Sunday, September 29, 2013

I Can't Stop


At work on Friday, the now standard two boxes of Dunkin’ Donuts were in the kitchen, but we also had an added treat: someone had brought in a homemade “inside out” cake. I don’t really know what made it inside out – it seemed to be just a chocolate bundt cake – but the bit I had was tasty. One of my co-workers, though, seemed a bit dismayed to have multiple sweet options.

As he cut a piece of the cake, he said, “The problem is I really like sweet things. I can’t stop eating them.”

I’m quite familiar with this sentiment. I don’t know how many people I’ve heard say they can’t keep a certain food in the house because they’ll just eat it all at once. I also remember being in that place, where I felt like the instant even a tiny bit of sugar crossed my lips – a single M&M, or a fragment of cookie, perhaps – I would lose all control and eat as much as I could get my hands on.

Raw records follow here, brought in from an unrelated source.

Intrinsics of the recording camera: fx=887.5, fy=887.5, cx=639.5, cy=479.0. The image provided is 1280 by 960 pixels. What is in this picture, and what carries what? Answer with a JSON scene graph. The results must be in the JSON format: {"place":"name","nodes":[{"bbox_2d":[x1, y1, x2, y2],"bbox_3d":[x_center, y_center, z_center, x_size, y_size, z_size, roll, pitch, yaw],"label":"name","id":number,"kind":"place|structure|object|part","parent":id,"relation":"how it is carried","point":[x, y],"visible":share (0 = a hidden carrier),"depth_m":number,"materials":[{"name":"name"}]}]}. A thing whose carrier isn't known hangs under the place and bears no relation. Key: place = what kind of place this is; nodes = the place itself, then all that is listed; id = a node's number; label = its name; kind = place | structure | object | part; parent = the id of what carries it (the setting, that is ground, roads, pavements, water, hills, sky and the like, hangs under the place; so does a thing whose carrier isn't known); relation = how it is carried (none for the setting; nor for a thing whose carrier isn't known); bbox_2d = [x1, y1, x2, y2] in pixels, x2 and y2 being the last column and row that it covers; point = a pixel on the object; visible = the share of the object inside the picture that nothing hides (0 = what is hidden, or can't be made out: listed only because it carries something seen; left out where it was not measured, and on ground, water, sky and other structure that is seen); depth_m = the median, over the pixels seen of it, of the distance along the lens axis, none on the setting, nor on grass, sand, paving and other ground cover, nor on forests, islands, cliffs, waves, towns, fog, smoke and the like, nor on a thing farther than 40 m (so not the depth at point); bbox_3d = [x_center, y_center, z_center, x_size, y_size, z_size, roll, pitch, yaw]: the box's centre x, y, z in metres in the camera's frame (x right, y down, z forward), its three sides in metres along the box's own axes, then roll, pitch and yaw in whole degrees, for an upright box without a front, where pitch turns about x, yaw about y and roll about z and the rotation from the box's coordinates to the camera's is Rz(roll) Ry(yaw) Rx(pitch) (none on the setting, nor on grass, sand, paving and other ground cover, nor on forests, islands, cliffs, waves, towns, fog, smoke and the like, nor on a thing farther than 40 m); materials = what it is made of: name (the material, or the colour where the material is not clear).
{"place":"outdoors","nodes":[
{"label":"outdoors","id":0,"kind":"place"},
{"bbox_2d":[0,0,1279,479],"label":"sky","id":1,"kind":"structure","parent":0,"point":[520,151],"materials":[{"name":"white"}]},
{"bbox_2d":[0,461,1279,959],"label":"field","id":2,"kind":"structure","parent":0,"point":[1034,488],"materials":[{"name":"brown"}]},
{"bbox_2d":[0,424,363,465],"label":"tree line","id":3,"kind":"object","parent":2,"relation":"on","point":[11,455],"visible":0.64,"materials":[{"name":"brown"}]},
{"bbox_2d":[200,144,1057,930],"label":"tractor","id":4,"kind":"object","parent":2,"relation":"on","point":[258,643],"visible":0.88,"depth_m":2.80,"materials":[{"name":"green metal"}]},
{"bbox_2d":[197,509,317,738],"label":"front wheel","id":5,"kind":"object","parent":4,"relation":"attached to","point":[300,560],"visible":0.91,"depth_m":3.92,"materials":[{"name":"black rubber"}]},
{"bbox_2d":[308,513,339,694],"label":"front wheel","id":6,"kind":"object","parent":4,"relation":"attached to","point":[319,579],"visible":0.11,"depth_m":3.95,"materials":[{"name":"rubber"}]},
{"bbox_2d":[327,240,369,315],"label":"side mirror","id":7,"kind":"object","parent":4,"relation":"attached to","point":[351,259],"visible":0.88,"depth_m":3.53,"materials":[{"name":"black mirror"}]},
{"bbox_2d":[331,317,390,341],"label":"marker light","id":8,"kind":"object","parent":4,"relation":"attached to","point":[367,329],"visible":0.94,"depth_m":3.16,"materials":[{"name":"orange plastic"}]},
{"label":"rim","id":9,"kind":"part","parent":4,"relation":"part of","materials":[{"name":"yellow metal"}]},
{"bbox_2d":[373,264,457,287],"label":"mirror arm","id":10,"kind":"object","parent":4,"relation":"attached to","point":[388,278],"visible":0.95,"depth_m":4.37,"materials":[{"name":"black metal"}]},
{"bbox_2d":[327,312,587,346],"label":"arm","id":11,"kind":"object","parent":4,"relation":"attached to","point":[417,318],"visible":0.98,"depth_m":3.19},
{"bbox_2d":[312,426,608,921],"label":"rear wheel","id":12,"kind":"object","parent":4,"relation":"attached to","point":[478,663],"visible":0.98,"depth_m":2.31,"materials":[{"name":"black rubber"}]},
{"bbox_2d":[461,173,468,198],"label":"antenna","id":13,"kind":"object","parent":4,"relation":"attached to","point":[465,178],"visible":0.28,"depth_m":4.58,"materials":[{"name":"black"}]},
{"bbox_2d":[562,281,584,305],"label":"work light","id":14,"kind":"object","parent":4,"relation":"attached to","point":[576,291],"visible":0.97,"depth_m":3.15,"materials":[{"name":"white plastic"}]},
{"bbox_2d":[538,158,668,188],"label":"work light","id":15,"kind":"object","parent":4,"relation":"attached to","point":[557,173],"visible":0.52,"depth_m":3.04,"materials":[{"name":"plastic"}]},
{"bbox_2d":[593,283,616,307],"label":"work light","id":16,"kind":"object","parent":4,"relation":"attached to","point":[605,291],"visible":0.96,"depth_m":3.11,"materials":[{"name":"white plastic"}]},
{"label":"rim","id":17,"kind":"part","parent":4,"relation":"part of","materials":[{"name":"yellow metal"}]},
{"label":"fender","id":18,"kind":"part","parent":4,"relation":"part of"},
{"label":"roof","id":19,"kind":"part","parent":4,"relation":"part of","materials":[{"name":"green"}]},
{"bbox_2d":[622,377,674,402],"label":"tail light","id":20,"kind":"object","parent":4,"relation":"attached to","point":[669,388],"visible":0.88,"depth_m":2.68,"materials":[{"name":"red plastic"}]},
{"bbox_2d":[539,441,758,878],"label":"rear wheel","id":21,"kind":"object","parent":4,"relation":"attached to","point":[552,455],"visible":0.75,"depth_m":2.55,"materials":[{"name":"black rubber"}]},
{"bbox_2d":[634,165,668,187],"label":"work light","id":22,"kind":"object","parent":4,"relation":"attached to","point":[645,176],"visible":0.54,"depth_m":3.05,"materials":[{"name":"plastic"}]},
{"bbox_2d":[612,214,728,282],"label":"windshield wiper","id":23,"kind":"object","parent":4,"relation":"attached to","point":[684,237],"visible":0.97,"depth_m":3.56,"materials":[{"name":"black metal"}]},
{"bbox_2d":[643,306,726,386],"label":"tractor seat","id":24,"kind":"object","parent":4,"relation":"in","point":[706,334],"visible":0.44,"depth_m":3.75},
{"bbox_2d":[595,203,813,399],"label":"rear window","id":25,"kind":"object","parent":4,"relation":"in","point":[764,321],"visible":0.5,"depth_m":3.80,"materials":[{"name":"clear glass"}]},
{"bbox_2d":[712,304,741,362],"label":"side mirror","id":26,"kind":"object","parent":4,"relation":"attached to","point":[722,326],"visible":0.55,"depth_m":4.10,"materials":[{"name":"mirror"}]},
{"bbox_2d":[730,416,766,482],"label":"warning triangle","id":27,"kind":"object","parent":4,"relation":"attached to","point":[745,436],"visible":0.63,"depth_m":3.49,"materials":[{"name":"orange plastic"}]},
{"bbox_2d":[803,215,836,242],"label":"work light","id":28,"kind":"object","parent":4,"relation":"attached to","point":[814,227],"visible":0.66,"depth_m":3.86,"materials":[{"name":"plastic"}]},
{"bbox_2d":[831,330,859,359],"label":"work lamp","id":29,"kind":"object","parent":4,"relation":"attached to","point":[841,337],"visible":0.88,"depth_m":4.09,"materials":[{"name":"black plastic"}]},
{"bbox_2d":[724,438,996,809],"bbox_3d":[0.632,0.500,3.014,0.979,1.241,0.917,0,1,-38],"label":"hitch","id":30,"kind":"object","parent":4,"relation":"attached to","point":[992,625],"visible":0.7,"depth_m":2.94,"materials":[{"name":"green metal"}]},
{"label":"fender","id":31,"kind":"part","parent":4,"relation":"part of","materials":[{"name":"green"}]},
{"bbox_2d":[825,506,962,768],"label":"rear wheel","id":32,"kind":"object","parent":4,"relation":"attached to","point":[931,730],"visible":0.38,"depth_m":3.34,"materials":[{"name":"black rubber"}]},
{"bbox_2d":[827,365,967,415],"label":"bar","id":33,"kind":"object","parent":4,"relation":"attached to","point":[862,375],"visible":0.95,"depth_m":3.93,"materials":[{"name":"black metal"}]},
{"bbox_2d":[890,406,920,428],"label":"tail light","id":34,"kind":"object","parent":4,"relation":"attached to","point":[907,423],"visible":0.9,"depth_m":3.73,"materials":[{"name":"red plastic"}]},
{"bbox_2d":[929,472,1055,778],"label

And yet, hearing it on Friday gave me pause, likely because I’ve been learning more about eating disorders, which are so often about control, and that fear of not being able to stop. The more I thought about it, the sadder it made me, to realize how many people can’t imagine a world where it wouldn’t be about control but choice to have just one, or more.

It doesn’t help that our society and culture promote this idea. I well remember the Pringles slogan from when I was younger, “Once you pop you can’t stop, and the Lays’ ad that claimed, “No one can eat just one.”

Of course it’s in the interests of food companies to encourage people to think they truly can’t stop, because it means the company sells more of their product. But even if it helps their bottom line, it’s doing so much damage, in ways we don’t always see.

For instance, when I remember back to my younger, heavier days, the idea that I couldn’t control what I ate made me hate myself. I was wracked with guilt, constantly beating myself up for my lack of willpower, without quite realizing the ways in which I was being manipulated, first to expect that I couldn’t stop, and then to feel like I was a horrible person because of it.

When I think about how much this has changed for me, I consider what I might say to my younger self, to help her with this struggle. It’s hard, because I was so damaged and set in my ways of thinking and being that I might not have listened. But I could at least try and say, “Imagine that you can stop, that after you’ve had one, you might be satisfied. Imagine, too, that maybe you aren’t satisfied and want another, but that’s how you feel, not how someone else is telling you how to feel. And consider that either option is okay – but mostly to realize that they are options, and it’s about choice, not control.”

Although I can’t actually say that to the younger me, I take some consolation in knowing now that it is true, and in the hope that maybe I can help others understand their own options and choices. I only wish we were not in a culture that makes this so hard to accept.